Tuesday, May 20, 2014

May 10, 1864

May 10, 1864


Battle of Spotsylvania


May 8-21, 1864

Day 3:  Believing that Lee is weakening his left to reinforce his right, Grant orders Hancock to pull out of line and march toward the east, leaving only Gen. Barlow’s division in their former position on Grant’s right, south of the Po.  Gen. Early, now commanding the Third Corps (due to A.P. Hill’s ill health), does not attack immediately: only later, at 2:00 PM, does he send Heth’s division in to smash Barlow.  Barlow is overwhelmed, but does not allow his men to panic, as they withdraw in good order back across the Po River.  Grant cancels Hancock’s move, so he can go back to aid Barlow against Early’s attack.


Later in the evening, Warren attacks the enemy line in front of him.  But Warren attacks too early, at 4:00 PM, throwing off Grant’s plan for a general attack at 5:00 PM.  Warren is repulsed, and time is needed to pull his formations back and re-organize them.  So, Grant decides to delay the attack.  However, Gen.

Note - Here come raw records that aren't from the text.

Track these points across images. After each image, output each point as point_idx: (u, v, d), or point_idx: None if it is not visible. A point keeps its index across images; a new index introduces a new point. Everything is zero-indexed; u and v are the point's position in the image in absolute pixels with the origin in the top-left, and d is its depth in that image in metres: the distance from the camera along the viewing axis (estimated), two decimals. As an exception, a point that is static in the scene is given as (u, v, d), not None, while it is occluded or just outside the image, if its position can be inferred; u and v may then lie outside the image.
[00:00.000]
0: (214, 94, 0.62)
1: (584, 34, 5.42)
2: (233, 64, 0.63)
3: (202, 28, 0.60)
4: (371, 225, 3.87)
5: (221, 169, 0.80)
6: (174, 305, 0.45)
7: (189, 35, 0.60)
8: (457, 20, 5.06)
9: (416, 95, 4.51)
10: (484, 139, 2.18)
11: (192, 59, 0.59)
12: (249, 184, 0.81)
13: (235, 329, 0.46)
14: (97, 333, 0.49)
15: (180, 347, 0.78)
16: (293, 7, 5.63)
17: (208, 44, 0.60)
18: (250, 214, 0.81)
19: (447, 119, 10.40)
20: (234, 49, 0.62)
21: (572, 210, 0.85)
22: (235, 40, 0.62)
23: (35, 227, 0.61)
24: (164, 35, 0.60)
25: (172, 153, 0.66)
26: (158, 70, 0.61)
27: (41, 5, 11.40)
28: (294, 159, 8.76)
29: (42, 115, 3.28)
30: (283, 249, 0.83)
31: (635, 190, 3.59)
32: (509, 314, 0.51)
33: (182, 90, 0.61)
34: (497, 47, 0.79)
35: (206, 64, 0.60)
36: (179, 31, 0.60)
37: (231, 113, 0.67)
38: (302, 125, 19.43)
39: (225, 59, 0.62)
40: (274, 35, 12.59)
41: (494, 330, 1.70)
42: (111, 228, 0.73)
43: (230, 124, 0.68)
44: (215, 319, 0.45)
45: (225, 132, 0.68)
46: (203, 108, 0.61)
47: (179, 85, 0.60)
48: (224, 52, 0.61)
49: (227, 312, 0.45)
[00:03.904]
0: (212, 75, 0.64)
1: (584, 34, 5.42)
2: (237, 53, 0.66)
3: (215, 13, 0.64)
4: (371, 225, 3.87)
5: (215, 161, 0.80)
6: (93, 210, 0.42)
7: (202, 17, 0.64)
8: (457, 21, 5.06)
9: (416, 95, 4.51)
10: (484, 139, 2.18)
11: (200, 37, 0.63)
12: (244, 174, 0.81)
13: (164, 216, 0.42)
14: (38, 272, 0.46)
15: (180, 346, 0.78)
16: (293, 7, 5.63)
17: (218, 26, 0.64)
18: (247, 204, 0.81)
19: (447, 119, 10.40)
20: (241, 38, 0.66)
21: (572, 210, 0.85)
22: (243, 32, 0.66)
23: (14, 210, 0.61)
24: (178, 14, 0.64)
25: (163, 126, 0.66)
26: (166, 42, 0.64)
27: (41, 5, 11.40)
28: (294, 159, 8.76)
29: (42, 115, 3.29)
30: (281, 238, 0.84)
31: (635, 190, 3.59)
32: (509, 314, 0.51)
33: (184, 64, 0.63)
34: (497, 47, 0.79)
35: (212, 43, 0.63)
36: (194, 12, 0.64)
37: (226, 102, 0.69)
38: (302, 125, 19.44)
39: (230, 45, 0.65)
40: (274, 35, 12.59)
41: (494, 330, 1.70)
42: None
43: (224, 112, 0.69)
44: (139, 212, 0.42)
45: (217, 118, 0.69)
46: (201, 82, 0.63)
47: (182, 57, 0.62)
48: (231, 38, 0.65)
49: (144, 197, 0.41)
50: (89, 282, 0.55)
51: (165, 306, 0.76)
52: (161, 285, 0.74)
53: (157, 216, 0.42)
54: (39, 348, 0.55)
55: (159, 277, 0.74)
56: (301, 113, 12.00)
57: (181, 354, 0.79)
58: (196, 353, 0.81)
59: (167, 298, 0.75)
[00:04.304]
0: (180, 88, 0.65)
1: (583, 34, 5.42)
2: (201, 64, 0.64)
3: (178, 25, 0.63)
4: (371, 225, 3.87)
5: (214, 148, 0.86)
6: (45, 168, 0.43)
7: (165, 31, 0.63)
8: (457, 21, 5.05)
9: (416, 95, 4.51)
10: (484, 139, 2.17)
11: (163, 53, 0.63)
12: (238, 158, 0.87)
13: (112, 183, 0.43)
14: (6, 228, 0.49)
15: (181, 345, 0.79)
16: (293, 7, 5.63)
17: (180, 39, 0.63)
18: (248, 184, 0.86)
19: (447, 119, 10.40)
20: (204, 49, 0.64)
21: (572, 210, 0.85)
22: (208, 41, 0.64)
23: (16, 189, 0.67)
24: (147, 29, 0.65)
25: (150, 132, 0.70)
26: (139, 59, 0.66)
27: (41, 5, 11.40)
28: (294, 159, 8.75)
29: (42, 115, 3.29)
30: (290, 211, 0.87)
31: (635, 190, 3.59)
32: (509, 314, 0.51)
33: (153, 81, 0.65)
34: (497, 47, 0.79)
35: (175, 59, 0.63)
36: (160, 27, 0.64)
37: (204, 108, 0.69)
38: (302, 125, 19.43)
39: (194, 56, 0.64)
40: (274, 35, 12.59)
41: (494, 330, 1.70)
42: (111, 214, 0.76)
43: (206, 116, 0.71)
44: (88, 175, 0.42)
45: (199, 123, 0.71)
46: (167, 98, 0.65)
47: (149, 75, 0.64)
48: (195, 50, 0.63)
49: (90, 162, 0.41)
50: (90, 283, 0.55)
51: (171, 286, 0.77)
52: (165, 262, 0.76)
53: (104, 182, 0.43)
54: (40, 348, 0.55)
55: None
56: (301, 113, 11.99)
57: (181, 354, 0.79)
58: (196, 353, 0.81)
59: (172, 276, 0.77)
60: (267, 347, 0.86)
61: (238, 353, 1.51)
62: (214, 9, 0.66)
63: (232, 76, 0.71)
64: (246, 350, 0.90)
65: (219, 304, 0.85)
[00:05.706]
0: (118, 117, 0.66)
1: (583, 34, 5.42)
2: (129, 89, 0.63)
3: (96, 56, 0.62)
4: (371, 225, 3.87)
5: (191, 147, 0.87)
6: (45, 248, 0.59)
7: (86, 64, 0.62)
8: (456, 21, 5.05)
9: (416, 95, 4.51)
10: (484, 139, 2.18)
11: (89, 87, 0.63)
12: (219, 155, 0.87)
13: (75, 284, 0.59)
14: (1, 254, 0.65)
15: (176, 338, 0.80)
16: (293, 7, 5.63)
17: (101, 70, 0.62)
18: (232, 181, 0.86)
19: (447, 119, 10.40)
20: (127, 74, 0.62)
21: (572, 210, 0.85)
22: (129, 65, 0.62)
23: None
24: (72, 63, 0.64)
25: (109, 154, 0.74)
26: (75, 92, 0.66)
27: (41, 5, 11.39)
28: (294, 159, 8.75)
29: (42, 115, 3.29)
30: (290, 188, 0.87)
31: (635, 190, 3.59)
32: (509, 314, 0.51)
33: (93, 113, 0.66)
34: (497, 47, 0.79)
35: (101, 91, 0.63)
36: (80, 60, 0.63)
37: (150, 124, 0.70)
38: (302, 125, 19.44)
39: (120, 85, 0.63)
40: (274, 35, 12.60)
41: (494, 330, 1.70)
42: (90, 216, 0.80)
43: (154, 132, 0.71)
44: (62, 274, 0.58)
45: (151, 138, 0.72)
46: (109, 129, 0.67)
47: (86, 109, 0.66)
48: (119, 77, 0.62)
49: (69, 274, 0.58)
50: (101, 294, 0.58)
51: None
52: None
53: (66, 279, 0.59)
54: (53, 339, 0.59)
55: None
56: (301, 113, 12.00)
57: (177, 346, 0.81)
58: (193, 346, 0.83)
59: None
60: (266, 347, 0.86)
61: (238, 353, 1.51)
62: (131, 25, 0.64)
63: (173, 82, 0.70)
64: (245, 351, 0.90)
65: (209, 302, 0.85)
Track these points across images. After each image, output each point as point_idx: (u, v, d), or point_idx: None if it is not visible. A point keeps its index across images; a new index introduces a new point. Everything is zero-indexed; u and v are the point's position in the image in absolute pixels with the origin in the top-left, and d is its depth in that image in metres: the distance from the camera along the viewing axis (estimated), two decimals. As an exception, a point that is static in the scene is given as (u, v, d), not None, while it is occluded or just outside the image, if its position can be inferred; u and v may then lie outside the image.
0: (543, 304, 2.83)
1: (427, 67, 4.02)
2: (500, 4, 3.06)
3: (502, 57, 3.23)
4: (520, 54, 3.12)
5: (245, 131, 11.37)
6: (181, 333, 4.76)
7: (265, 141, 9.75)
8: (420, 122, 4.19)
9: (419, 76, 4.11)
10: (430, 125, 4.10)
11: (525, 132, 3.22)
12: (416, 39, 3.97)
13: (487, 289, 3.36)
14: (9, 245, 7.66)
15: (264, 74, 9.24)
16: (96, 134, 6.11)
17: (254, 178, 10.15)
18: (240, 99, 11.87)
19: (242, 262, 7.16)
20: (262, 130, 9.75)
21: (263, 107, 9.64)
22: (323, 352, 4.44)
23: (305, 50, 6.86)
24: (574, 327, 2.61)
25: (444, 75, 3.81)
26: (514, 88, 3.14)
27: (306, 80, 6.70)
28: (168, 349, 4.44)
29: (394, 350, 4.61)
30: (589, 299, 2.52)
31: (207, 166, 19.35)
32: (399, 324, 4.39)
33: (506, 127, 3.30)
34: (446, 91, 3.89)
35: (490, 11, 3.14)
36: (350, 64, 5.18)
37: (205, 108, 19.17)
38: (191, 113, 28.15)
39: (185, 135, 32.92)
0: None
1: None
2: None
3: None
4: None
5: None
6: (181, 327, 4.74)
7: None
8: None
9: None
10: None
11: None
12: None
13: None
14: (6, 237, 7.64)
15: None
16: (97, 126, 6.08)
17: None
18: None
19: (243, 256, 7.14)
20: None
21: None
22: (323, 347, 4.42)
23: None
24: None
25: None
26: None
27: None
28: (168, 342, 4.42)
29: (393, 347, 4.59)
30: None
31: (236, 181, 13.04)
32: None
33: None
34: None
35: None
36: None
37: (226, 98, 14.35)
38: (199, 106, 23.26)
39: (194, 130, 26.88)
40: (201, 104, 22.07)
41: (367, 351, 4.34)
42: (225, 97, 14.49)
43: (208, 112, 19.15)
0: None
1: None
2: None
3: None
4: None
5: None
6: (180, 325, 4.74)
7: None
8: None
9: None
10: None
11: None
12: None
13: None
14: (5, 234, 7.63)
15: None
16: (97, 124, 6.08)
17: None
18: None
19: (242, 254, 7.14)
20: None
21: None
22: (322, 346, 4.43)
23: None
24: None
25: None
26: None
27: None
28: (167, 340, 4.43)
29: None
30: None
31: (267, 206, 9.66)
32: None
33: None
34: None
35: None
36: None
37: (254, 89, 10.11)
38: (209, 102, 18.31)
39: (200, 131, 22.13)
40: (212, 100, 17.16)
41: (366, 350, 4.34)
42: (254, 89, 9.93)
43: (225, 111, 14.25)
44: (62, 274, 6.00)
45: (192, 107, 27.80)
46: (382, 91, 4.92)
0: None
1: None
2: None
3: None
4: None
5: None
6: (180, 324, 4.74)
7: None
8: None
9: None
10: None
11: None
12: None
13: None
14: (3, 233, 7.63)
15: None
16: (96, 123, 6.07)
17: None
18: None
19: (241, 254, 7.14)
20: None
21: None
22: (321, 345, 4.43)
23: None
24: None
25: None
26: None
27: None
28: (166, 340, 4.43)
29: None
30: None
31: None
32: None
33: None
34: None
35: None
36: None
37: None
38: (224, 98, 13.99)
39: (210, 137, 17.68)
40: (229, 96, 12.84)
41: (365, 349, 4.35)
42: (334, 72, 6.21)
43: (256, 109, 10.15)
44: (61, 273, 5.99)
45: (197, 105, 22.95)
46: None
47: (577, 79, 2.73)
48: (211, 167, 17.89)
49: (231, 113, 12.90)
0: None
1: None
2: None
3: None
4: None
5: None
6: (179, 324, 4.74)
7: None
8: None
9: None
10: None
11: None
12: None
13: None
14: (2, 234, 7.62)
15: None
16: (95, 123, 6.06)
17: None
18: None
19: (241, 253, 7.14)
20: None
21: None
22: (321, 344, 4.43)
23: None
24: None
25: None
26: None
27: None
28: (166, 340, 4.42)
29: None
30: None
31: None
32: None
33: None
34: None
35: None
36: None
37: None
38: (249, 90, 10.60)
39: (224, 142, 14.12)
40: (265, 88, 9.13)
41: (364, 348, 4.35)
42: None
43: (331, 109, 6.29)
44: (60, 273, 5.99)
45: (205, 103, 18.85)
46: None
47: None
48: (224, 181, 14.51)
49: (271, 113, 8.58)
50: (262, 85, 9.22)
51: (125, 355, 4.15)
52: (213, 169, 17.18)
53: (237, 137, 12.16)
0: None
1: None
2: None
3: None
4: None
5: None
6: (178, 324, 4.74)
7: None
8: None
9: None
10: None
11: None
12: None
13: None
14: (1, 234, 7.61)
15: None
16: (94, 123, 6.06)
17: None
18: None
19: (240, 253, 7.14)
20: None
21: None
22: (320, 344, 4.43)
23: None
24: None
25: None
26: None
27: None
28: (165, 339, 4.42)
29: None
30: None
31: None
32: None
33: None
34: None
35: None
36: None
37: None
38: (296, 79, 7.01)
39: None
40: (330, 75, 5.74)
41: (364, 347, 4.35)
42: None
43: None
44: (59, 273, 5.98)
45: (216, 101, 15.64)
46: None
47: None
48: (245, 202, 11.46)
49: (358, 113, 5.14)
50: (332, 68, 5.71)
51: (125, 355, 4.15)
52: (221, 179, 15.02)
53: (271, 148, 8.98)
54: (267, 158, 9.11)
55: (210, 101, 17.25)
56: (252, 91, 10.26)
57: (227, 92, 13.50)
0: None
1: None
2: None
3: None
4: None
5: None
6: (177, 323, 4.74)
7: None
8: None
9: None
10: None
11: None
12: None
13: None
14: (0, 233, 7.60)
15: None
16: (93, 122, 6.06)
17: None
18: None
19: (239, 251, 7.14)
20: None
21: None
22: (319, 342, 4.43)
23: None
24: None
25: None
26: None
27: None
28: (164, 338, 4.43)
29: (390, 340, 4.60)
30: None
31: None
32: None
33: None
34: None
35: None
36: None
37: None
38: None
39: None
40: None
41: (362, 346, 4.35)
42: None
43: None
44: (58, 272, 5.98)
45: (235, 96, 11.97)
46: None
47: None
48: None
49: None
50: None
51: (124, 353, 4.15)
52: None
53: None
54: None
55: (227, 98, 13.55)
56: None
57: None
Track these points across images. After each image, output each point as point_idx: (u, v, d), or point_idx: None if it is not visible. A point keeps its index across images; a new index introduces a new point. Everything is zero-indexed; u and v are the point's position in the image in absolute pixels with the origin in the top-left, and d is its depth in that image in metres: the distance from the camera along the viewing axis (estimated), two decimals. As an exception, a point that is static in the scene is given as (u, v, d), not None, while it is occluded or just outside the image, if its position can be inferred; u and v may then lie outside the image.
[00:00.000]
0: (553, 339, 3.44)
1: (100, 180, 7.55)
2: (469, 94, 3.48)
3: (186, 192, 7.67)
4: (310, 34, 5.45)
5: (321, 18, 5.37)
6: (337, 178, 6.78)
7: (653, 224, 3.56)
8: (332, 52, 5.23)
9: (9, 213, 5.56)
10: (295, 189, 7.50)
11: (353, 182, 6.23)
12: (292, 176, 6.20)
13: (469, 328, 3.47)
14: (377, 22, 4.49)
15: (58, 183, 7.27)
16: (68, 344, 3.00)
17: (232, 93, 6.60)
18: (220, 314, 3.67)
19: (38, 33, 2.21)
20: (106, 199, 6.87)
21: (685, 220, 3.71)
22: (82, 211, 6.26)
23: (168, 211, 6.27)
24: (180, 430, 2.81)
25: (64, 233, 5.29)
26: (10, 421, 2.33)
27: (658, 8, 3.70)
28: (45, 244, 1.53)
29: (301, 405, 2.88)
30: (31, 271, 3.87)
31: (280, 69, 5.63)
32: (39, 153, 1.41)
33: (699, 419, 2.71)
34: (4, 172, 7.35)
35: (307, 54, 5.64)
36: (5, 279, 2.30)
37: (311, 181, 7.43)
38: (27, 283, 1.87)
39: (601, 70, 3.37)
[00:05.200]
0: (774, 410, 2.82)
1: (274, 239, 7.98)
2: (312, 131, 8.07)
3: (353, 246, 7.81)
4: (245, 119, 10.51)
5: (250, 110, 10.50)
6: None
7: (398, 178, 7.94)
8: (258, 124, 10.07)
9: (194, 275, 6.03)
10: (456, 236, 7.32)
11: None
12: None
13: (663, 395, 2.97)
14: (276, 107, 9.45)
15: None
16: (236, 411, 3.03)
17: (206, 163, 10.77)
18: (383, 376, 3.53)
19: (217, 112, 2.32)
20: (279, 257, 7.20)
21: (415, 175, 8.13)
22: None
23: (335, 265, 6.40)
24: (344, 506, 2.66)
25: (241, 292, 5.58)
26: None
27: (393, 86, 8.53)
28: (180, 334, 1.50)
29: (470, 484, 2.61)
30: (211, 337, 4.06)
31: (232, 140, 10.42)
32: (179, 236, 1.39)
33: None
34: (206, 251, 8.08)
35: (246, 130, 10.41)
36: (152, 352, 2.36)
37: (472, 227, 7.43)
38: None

Mott’s division does not get the message, and advances alone toward the tip of the Mule Shoe, and enfilading artillery fire shreds Mott’s formations.  This division withdraws.  The general attack is slated to begin at 6:00 PM.
Eye-witness sketch of the fighting at Spotsylvania

Grant’s plan involves a broad attack all along the Confederate lines, around 5:00 pm.  Later in the day, 24-year-old Col. Emory Upton, a brigade commander, approaches the high command with a plan: for a double column of regiments (rather than a wide battle line) to move forward to puncture the “Mule Shoe” salient.  Grant gives his consent.  The plan goes forward, and Upton is given his own brigade plus several other regiments, totaling 12 regiments, about 5,000 men, organized into two columns of 6 regiments each.  At a signal, they rush a specific point of the Mule Shoe.  Rather than move forward in a long line, Upton’s group moves forward in this double column of regiments, breaks the Muleshoe salient, and pushes through.  The plan is a success, and Upton’s regiments peel off to one side and another to hold the gap open.  However, the expected reinforcements, which included Mott’s division, now shattered and in the rear, do not appear.  Upton calls for his men to retreat.  Upton himself is wounded, and within a few days he is promoted to brigadier general for his valor and innovativeness.

Emory Upton, later in the war, as a major general

Burnside advances on the Federal left, and encounters the Confederate line.  He is unaware that he faces only the division of Cadmus Wilcox, and that Wilcox has a large gap between him and Ewell’s Corps.  Burnside is in a position to flank Lee’s army and win the battle, possibly the war, but he is cautious and stops.  Since Grant and Meade have sent away all of Sheridan’s cavalry, there are no reliable scouting reports, and they do not realize the advantage they have.  Grant orders Burnside to connect his right with Wright’s (VI Corps) left; in doing so, Burnside necessarily pulls back for quite a distance, thus putting this advantage out of their reach.

---Stephen Minot Weld, a young officer in the Union army, in Virginia, writes in a letter home of his impressions of the day’s fighting:

Spottsylvania C. H., May 10, 1864.

Dear Hannah, — I am safe and sound so far, I am thankful to say. We have had the hardest battle of the war, with fearful loss on our side. We were in the second day’s fight in the battle of the Wilderness and had a mighty tough time of it. It was by far the hottest fire I have ever been under. Colonel Griswold was killed while behaving most nobly. We were in line of battle along the side of the road, when the Second Corps came rushing over our two right companies, throwing them into some confusion. Colonel Griswold ran up there with the color-bearer to rally the men, and while doing so was shot dead through the jugular vein. I then took command of the regiment, which had to fall back soon on account of being flanked. We had the rebs on three sides of us, and I held on as long as I possibly could, and then gave the order to fall back.

---Near Alexandria, another effort is made to raise the river water in the Red River, in order to float the stranded ships over the rapids and downstream to safety.  The USS Chillicote is able to float over, but the Carondelet gets hung up, hanging over the spillway, stern downstream.  The Mound City tries, and gets high-centered.  Col. Bailey, who had been supervising the contruction, goes to Col. Pearsall of the 99th U.S.C.T., and asks him if he has a plan.  Pearsall does, and tomorrow assumes supervision of the dams.

---Atlanta Campaign, Georgia:  Sherman decides to send his entire army through Snake Creek Gap, on his extreme southern (right) flank.  Meanwhile, the Confederate government decides to send Gen. Polk’s corps to reinforce Johnston in Georgia.